Both of Always Shine’s lead actors follow the title’s ironic advice, but it’s Mackenzie Davis who dominates the film. Granted, her role is the more showy of the two, one fuelled by rage at the world’s injustices, compared to FitzGerald’s subtler study in self-deprecation. Davis won an award for Best Performance at Monster Fest in Melbourne (where I saw the film), and she richly deserves it. Beth is the kind of audience-identification character that it hurts to identify with. Many people will likely find common ground in her plight, wherein she’s been passed over professionally and personally in favour of her friend. I’ve certainly struggled with that kind of jealousy before, and boy, I can tell you that Davis’ performance cut deep.
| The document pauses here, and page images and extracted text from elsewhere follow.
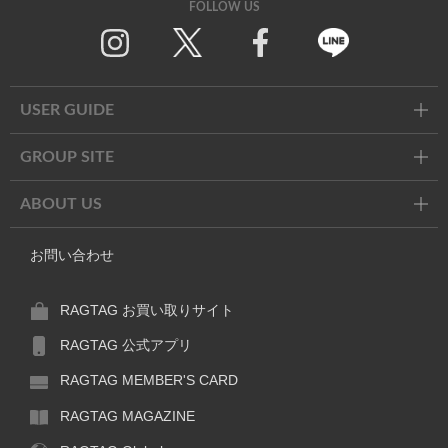
FOLLOW US
Twitter
Facebook
Line
USER GUIDE
GROUP SITE
ABOUT US
お問い合わせ
RAGTAG お買い取りサイト
RAGTAG 公式アプリ
RAGTAG MEMBER'S CARD
RAGTAG MAGAZINE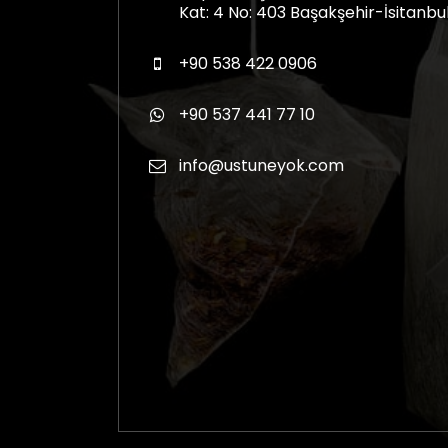
Kat: 4 No: 403 Başakşehir-İsitanbu
+90 538 422 0906
+90 537 441 77 10
info@ustuneyok.com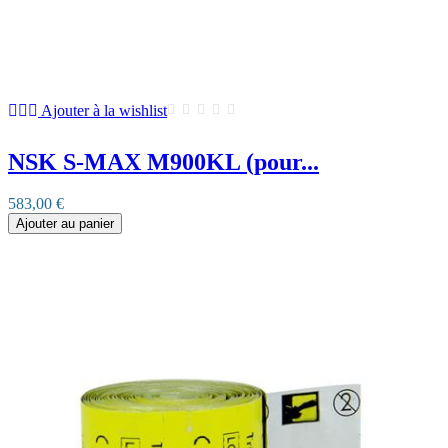
Ajouter à la wishlist
NSK S-MAX M900KL (pour...
583,00 €
Ajouter au panier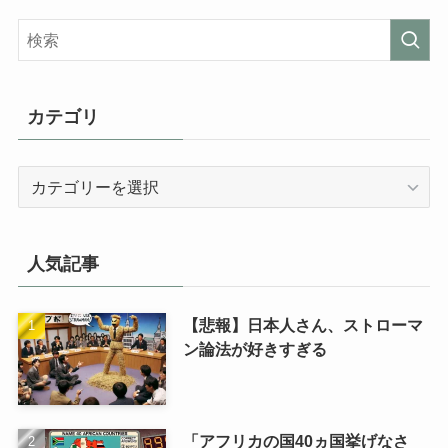
カテゴリ
カ
テ
ゴ
リ
人気記事
【悲報】日本人さん、ストローマ
ン論法が好きすぎる
「アフリカの国40ヵ国挙げなさ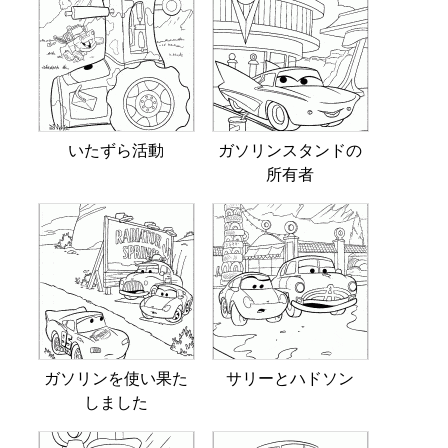
いたずら活動
ガソリンスタンドの
所有者
ガソリンを使い果た
サリーとハドソン
しました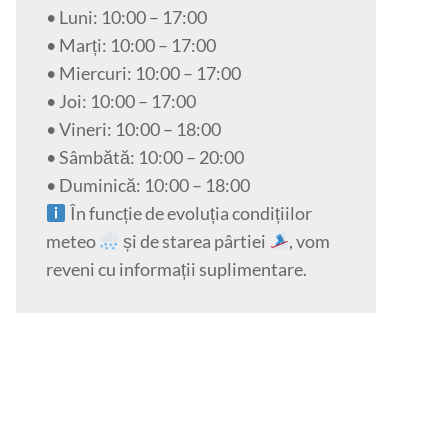
• Luni: 10:00 – 17:00
• Marți: 10:00 – 17:00
• Miercuri: 10:00 – 17:00
• Joi: 10:00 – 17:00
• Vineri: 10:00 – 18:00
• Sâmbătă: 10:00 – 20:00
• Duminică: 10:00 – 18:00
În funcție de evoluția condițiilor
meteo
și de starea pârtiei
, vom
reveni cu informații suplimentare.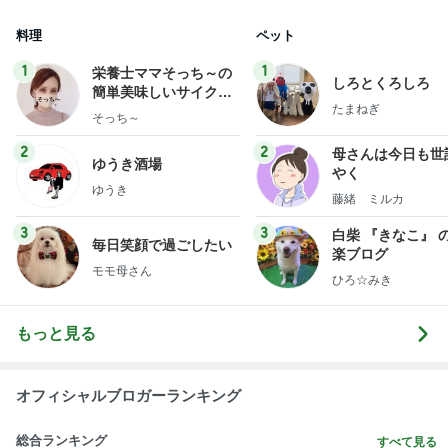
料理
ペット
1
1
栄養士ママそっち～の
しろとくろしろ
簡単美味しいサイクル
たまねぎ
献立
そっち～
2
2
母さんは今日も世
ゆうき酒場
やく
ゆうき
藤緒 ミルカ
3
3
白柴 『きなこ』 
毎日笑顔で過ごしたい
楽ブログ
モモ母さん
ひろ☆みき
もっと見る
オフィシャルブロガーランキング
総合ランキング
すべて見る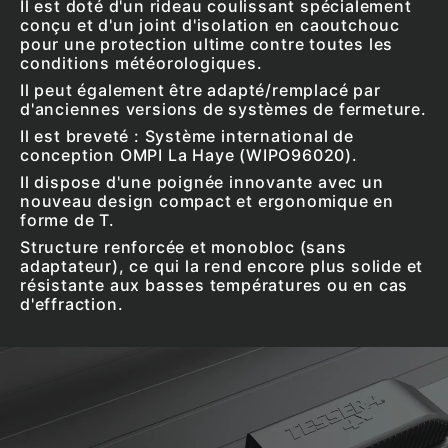
Il est doté d'un rideau coulissant
spécialement
conçu et d'un joint d'isolation en caoutchouc
pour une protection ultime contre toutes les
conditions météorologiques.
Il peut également être adapté/remplacé par
d'anciennes versions de systèmes de fermeture.
Il est breveté : Système international de
conception OMPI La Haye (WIPO96020).
Il dispose d'une poignée innovante avec un
nouveau design compact et ergonomique en
forme de T.
Structure renforcée et monobloc (sans
adaptateur), ce qui la rend encore plus solide et
résistante aux basses températures ou en cas
d'effraction.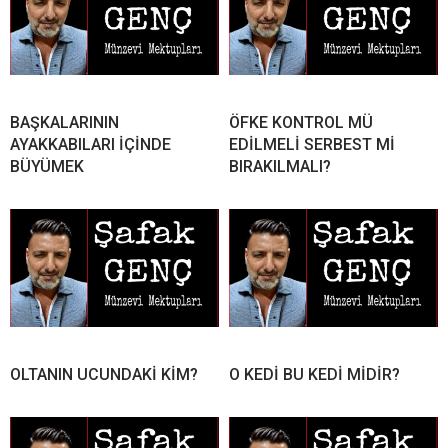
BAŞKALARININ
ÖFKE KONTROL MÜ
AYAKKABILARI İÇİNDE
EDİLMELİ SERBEST Mİ
BÜYÜMEK
BIRAKILMALI?
OLTANIN UCUNDAKİ KİM?
O KEDİ BU KEDİ MİDİR?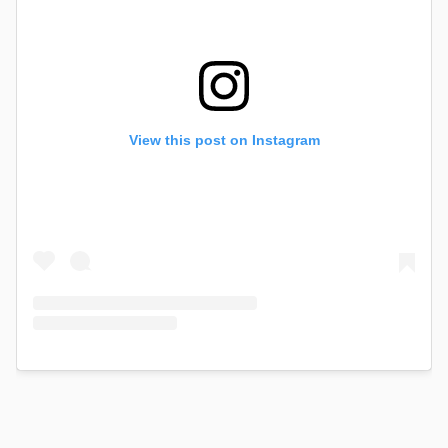
View this post on Instagram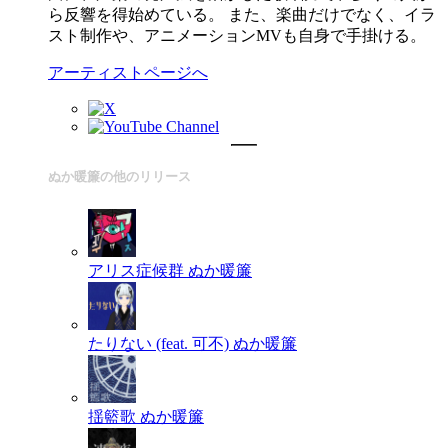
ら反響を得始めている。 また、楽曲だけでなく、イラ
スト制作や、アニメーションMVも自身で手掛ける。
アーティストページへ
ぬか暖簾の他のリリース
アリス症候群
ぬか暖簾
たりない (feat. 可不)
ぬか暖簾
揺籃歌
ぬか暖簾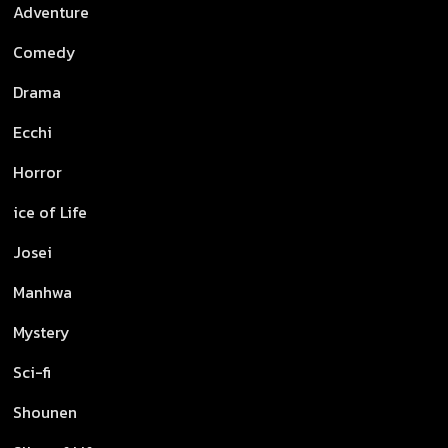
Adventure
Comedy
Drama
Ecchi
Horror
ice of Life
Josei
Manhwa
Mystery
Sci-fi
Shounen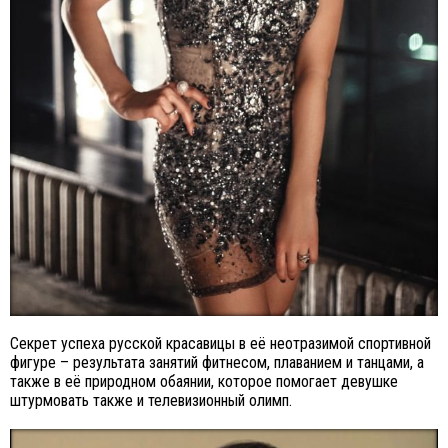
Секрет успеха русской красавицы в её неотразимой спортивной
фигуре – результата занятий фитнесом, плаванием и танцами, а
также в её природном обаянии, которое помогает девушке
штурмовать также и телевизионный олимп.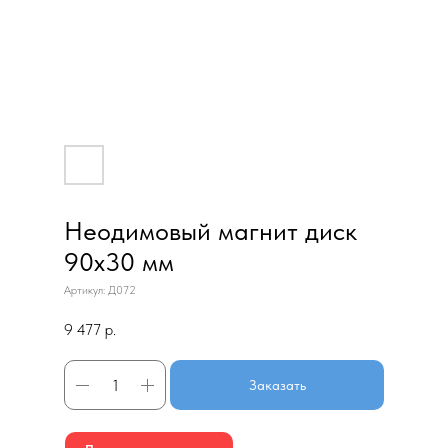
Неодимовый магнит диск
90х30 мм
Артикул:
Д072
9 477
р.
Заказать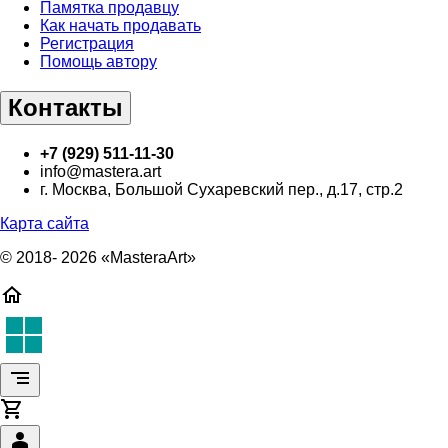
Памятка продавцу
Как начать продавать
Регистрация
Помощь автору
Контакты
+7 (929) 511-11-30
info@mastera.art
г. Москва, Большой Сухаревский пер., д.17, стр.2
Карта сайта
© 2018- 2026 «MasteraArt»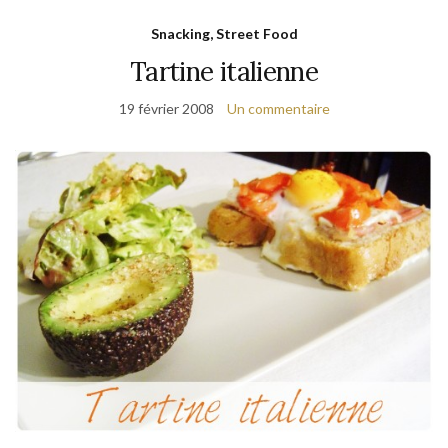
Snacking, Street Food
Tartine italienne
19 février 2008
Un commentaire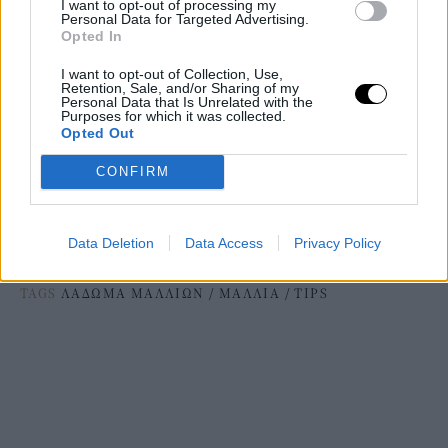
I want to opt-out of processing my
Personal Data for Targeted Advertising.
Opted In
I want to opt-out of Collection, Use,
Retention, Sale, and/or Sharing of my
3) Μην πιάνεις συνεχώς τα μαλλιά σου: Κι όμως! Όταν τα
Personal Data that Is Unrelated with the
Purposes for which it was collected.
πειράζεις συχνά με τα δάχτυλά σου μεταφέρεις τα έλαια που τα
Opted Out
δάχτυλά σου παράγουν. Σημαντικός παράγοντας λιπαρότητας.
4) Μην χρησιμοποιείς συνεχώς προϊόντα styling: Περιόρισε τη
CONFIRM
χρήση τους. Μακροπρόθεσμα αυξάνουν την λιπαρότητα.
5) Μην βουρτσίζεις συνεχώς τα μαλλιά σου: Το συχνό
Data Deletion
Data Access
Privacy Policy
βούρτσισμα αυξάνει πολύ την λιπαρότητα.
TAGS
ΛΑΔΩΜΑ ΜΑΛΛΙΩΝ
/
ΜΑΛΛΙΑ
/
TIPS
Takal’s precise direction shines just as brightly. A longtime mumblecore veteran, her film has none of the shaggy qualities associated with that genre. Opening with a pair of scenes that immediately hook the viewer, Always Shine regularly subverts its own filmmaking devices in pursuit of its themes. Takal’s camera hones in tight on her actors, obsessing over every jealous glance and faked emotion. For a film that spends considerable time discussing nudity, the film’s nude scenes - including the classics, showers and sex - are deliberately chaste, providing an in-text rebuttal to the often misogynistic way Hollywood shoots women. Through focusing on performance and occasionally flashing to vague images of violence, the tension builds to an almost unbearable level by the start of the third act.

Unfortunately, that third act all but undoes the work of the first two. It’s no accident that the two lead characters look somewhat alike, and the third act capitalises on that. What started as a two-hander character drama takes a jarring turn into surreal psychological thriller, robbing Davis of a co-star to play against and killing the film’s pace. The story and theme fold in upon themselves, exploring an intriguing angle on the relationship between performance and self, as Anna takes on the role of Beth in real life. There’s merit in the psychological game Takal plays with Anna and Beth, but the abrupt gear-shift sucks away the atmosphere, and the final moments further confuse a story long since divorced of conventional sense.

The more I think about it, the more Always Shine might merit a second viewing. The bold choices on display in the third act may be discombobulating in the moment, but they display a vision that’s at least clear to the film’s director. Even without a conventionally satisfying ending, though, the two lead performances make Always Shine a fascinating entry into the pantheon of films about actors. Performances that explore the meaning of performance are hard to do, but Davis and FitzGerald pull them off with aplomb in a tense, thoughtful deconstruction of Hollywood's treatment of its young actresses.

Always Shine has screenings in select cities through December 2016.